In the following propositions, we investigate under which assumptions on the entries of the l1 solution and its closeness to the l0 solution, will AKRON yield the optimal l0 solution.
Proposition 1
Consider the system in (4) with the optimal l0-solution x∗ having k>s zeros. Consider the l1-solution, x1, and assume that ∥x1−x∗∥2≤ε. Let J denote the number of indices j such that
$$\begin{array}{*{20}l} |(\boldsymbol{x}_{1})_{j}| \leq \frac{\epsilon}{\sqrt{k-s+1}}. \end{array} $$
(6)
Then, by choosing δ≤J−s, AKRON yields the optimal l0-solution.
Proof
Let Θ and \(\overline {\Theta }\) be the index sets of zero and non-zero entries in the l0-solution x∗, respectively. We have |Θ|=k. We need to show that at least s indices in Θ are where (6) holds. To prove this fact, assume the opposite, i.e., at least (k−s+1) indices in Θ are such that
$$|(\boldsymbol{x}_{1})_{j}| > \frac{\epsilon}{\sqrt{k-s+1}}. $$
However, in this case, we have
$$\|\boldsymbol{x}_{1} - \boldsymbol{x}^{*}\|_{2} > \sqrt{k-s+1}\frac{\epsilon}{\sqrt{k-s+1}} = \epsilon, $$
which contradicts the assumption ∥x1−x∗∥2≤ε. □
The following proposition derives an upper bound for \(\delta \in \mathbb {N}_{+}\) when the non-zero elements of the optimal l0-solution are bounded from below. We first need the following Lemma.
Lemma 1
Consider the system in (4) with the optimal l0-solution x∗ and approximate l1-solution x1. Denote by Θ and \(\overline {\Theta }\) the index sets of zero and non-zero entries in x∗, respectively. Assume that ∥x1−x∗∥2≤ε. Let R be the number of indices \(j \in \overline {\Theta }\) such that |(x1)j|≤ε. If δ=R, then AKRON yields the optimal solution.
Proof
To obtain the sparsest l0-solution, it is sufficient to choose s zeros in “correct places”, i.e., with indices in Θ. Recall that AKRON sets s out of the smallest-magnitude (s+δ) entries in x1 to zero. Therefore, AKRON will yield the optimal solution if out of these (s+δ) smallest-magnitude entries, there are at least s entries from Θ. But all entries from Θ have |(x1)j|≤ε, for otherwise the assumption ∥x1−x∗∥2≤ε would be violated. This means that only those entries from \(\overline {\Theta }\), which also satisfy |(x1)j|≤ε, could be chosen by AKRON, and there are only R of them. Hence δ=R will yield the optimal l0-solution.

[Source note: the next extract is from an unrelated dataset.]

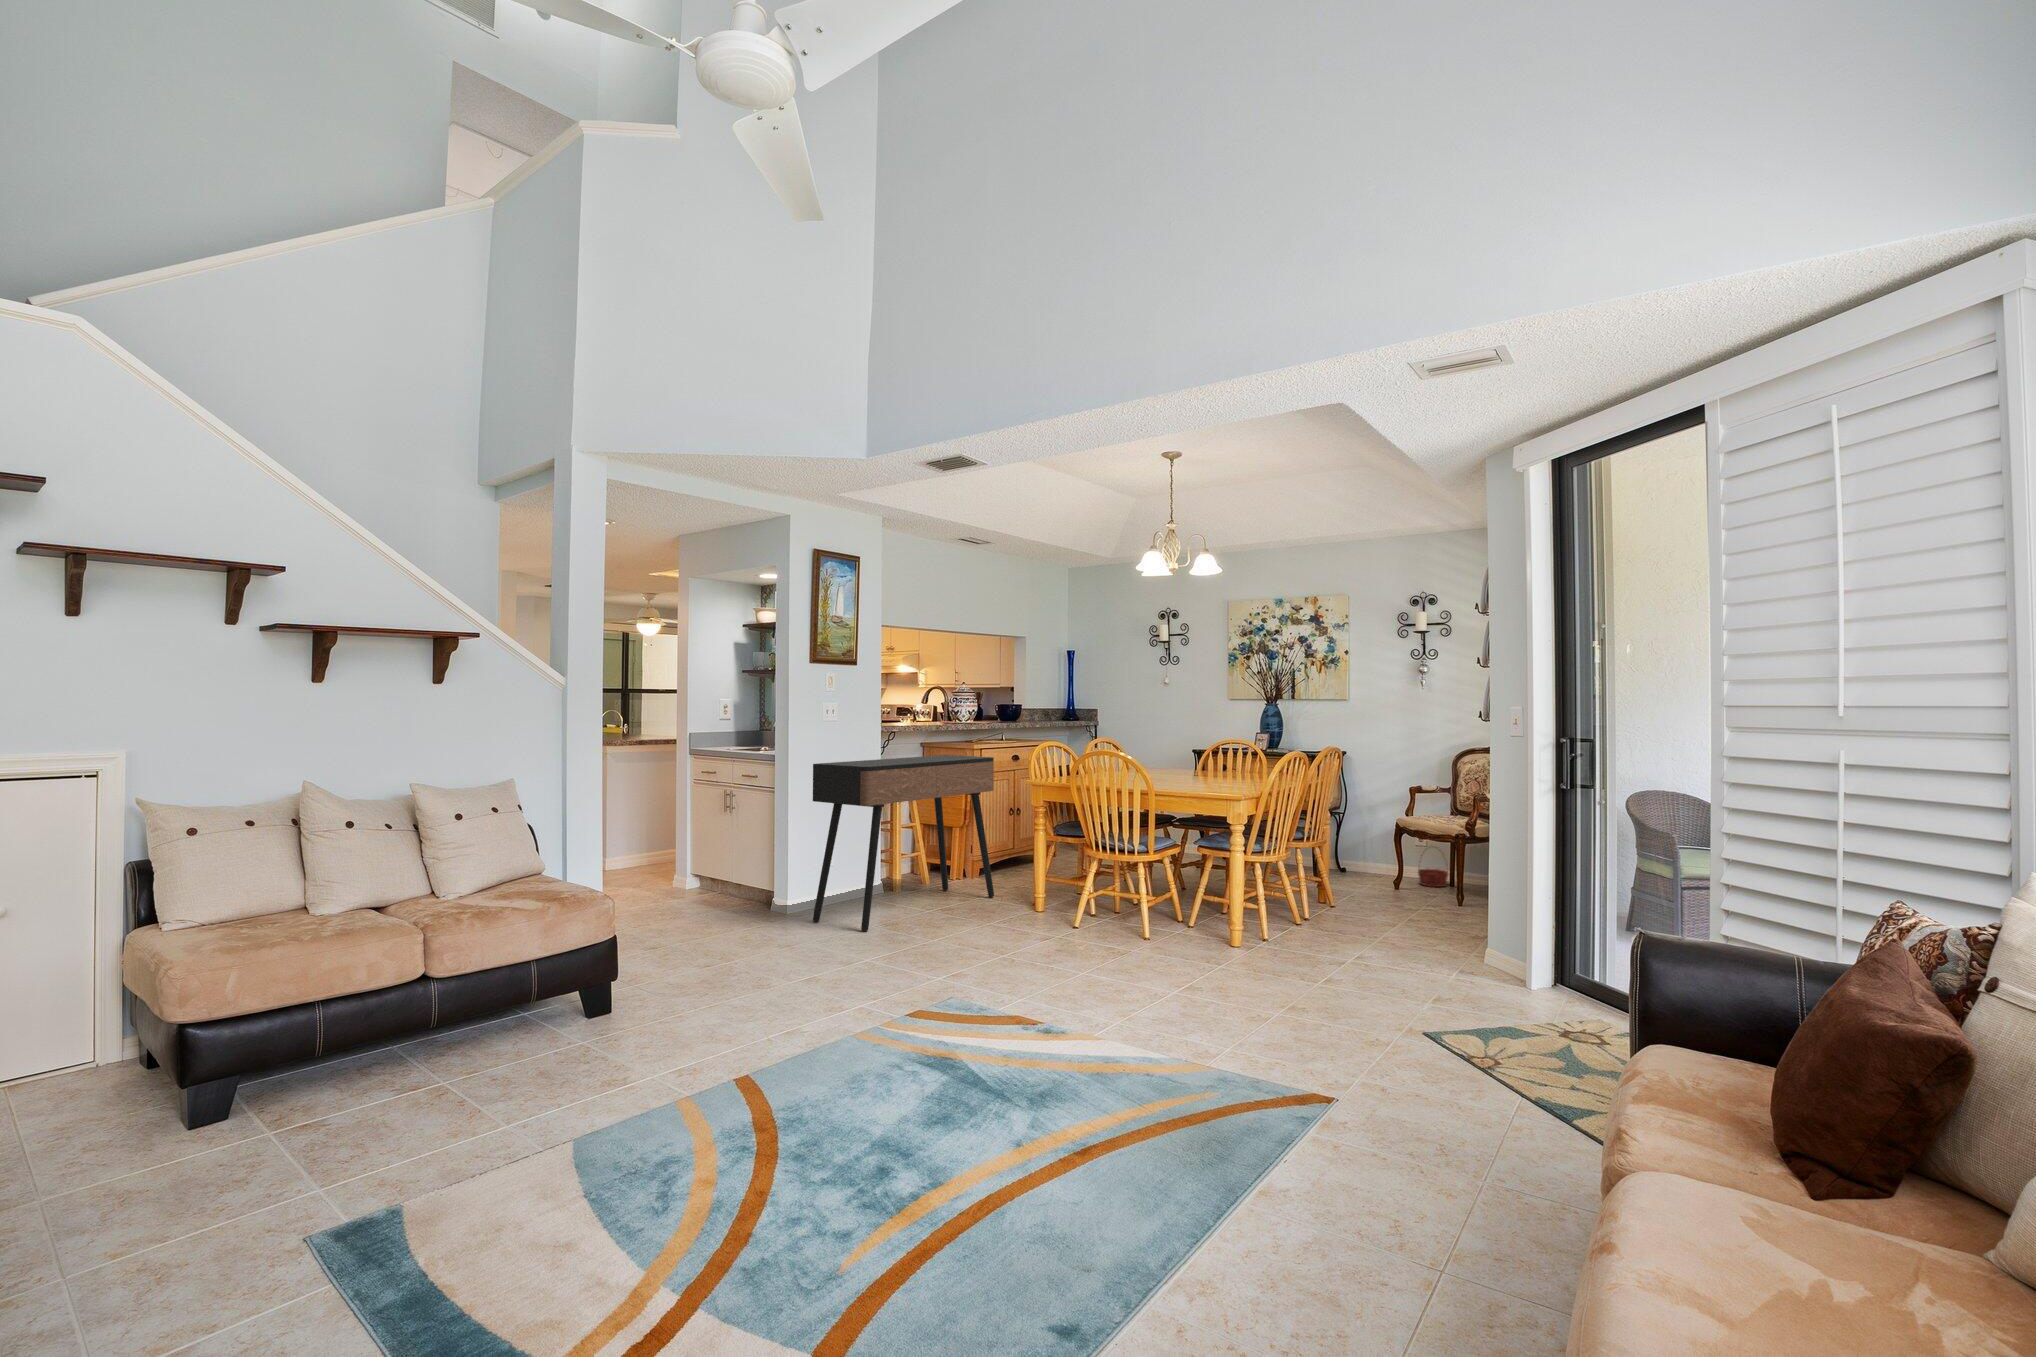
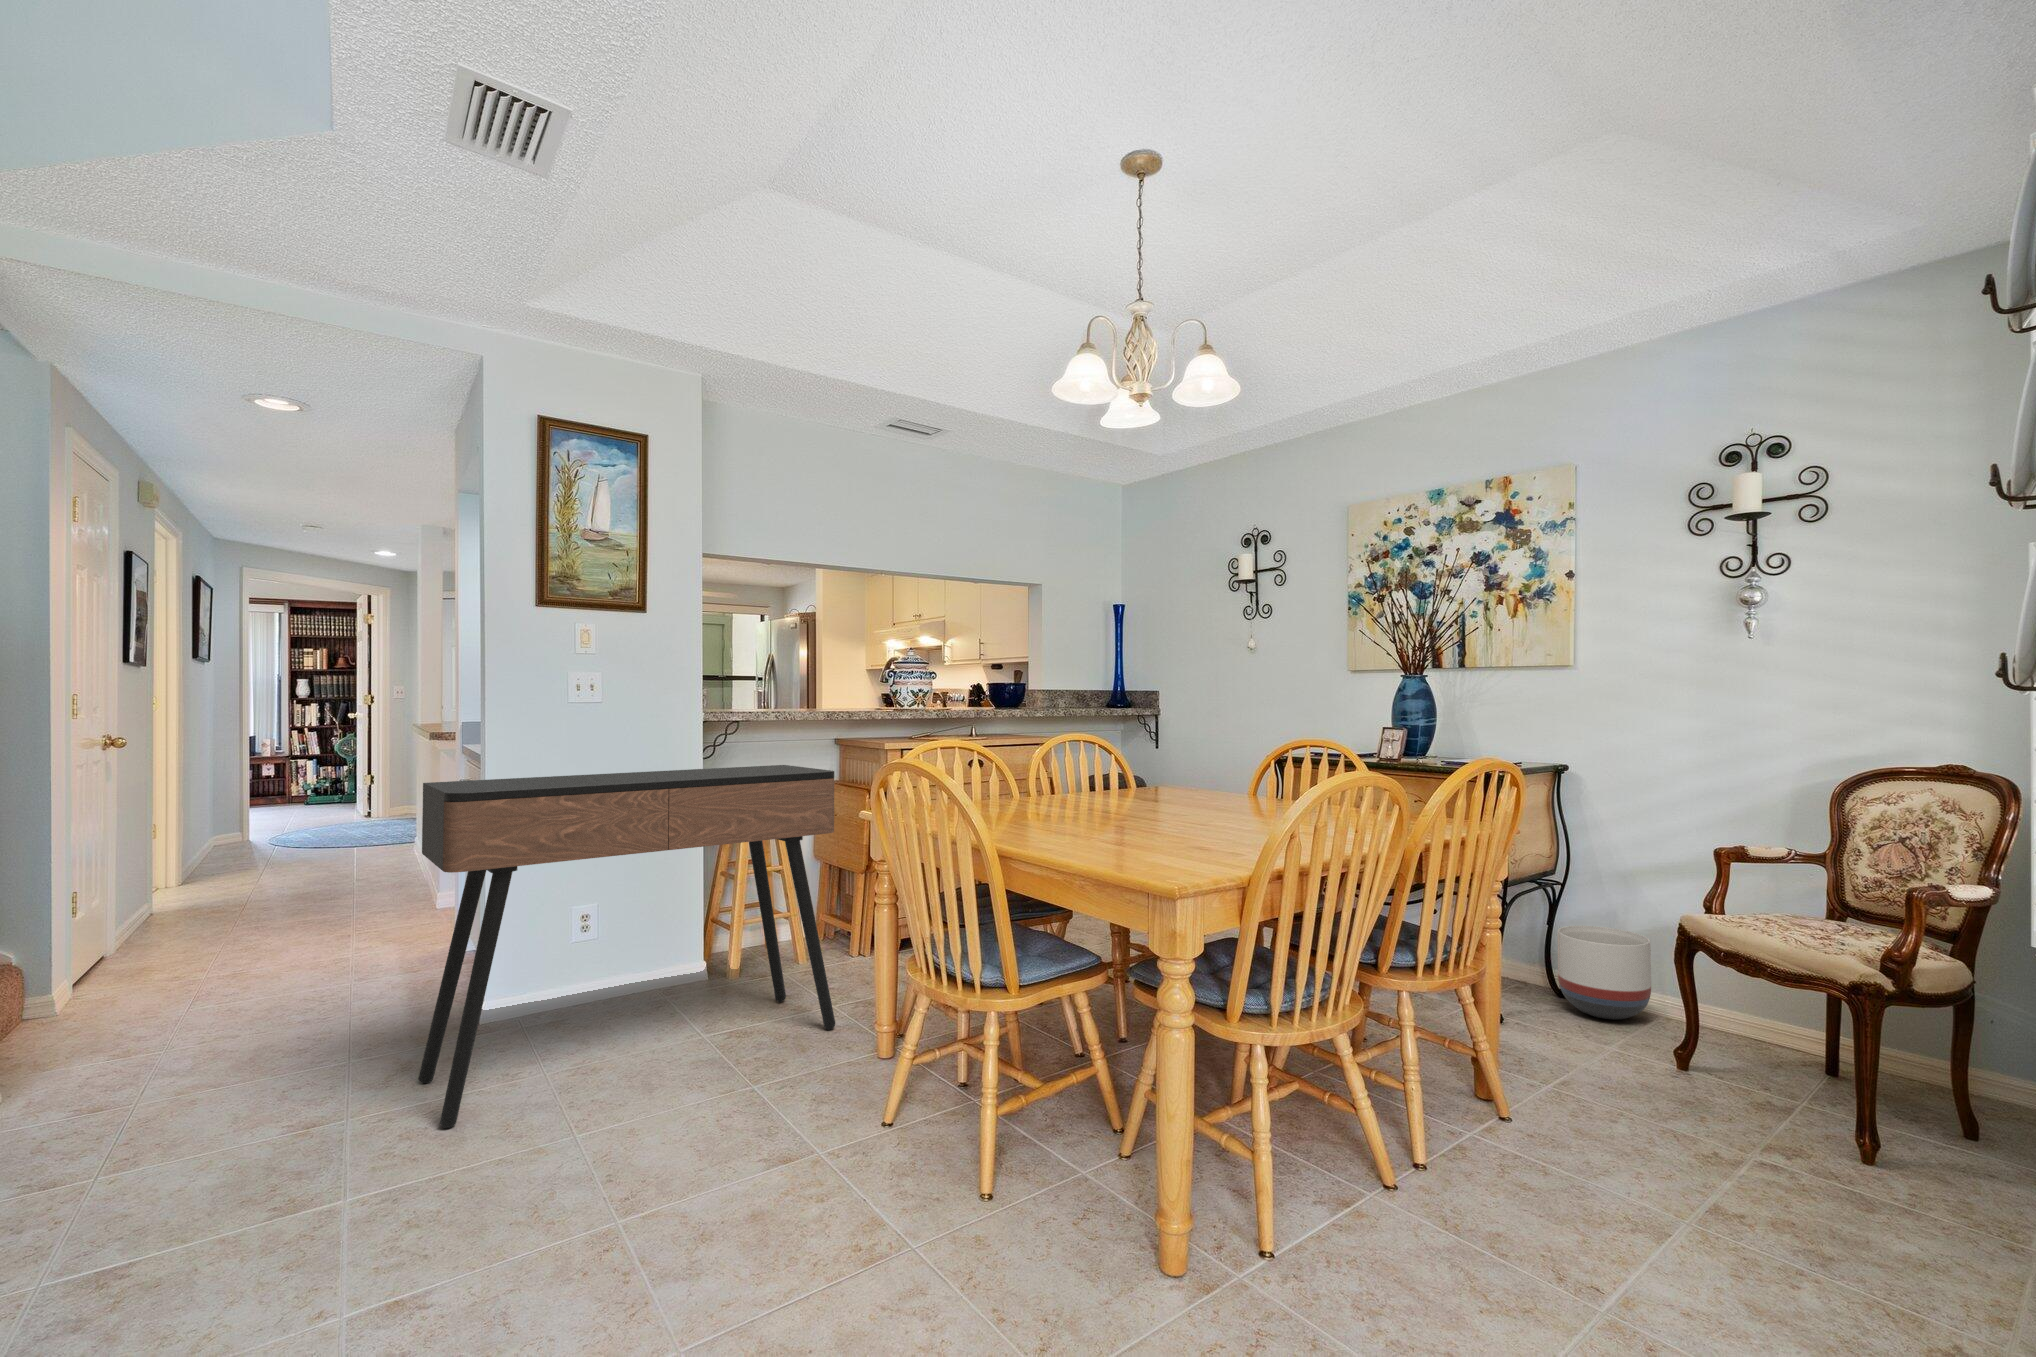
planter: none [1340,833,1382,877] -> present [1558,926,1651,1019]
basket: present [1418,850,1448,887] -> none [1736,976,1817,1071]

Lemma 1 provides a sufficient condition on δ for optimality of AKRON, namely, if δ=R, then we are guaranteed the optimal l0-solution. Since this condition is not necessary, we could reach optimality with δ≤R. □
Proposition 2
Consider the system in (4) with the optimal l0-solution x∗ and approximate l1-solution x1. Let \(\overline {\Theta }\) be the set of indices of non-zero elements in x∗. Assume that the non-zero entries of x∗ are bounded from below, i.e.,
$$\left|\left(\boldsymbol{x}^{*}\right)_{j}\right| \geq \eta,~ \text{for all}~ j \in \overline{\Theta}~ \text{and for some}~ \eta > 0. $$
Assume further that ∥x1−x∗∥2≤ε. If ε<η, then \(\delta \leq \left (\frac {\epsilon }{\eta - \epsilon }\right)^{2}\) yields the optimal l0-solution. In particular, if \(\epsilon < \frac {\eta }{2}\) then δ=0 suffices.
Proof
Since |(x∗)j|≥η for \(j \in \overline {\Theta }\), we have
$$\left\|\boldsymbol{x}_{1}-\boldsymbol{x}^{*} \right\|_{2} \geq (\eta-\epsilon)\sqrt{R}\geq(\eta-\epsilon)\sqrt{\delta}, $$
where we used the fact that δ≤R from Lemma 1. Thus, \(\epsilon \geq \left \| \boldsymbol {x}_{1}-\boldsymbol {x}^{*} \right \|_{2} \geq (\eta -\epsilon)\sqrt {\delta }\), which completes the proof. □
Although Propositions 1 and 2 derive theoretical bounds for the choice of the neighborhood radius δ to recover the optimal sparsest solution, we found in our experiments below that relatively small values of δ are sufficient to achieve a balance between desired accuracy and computational complexity.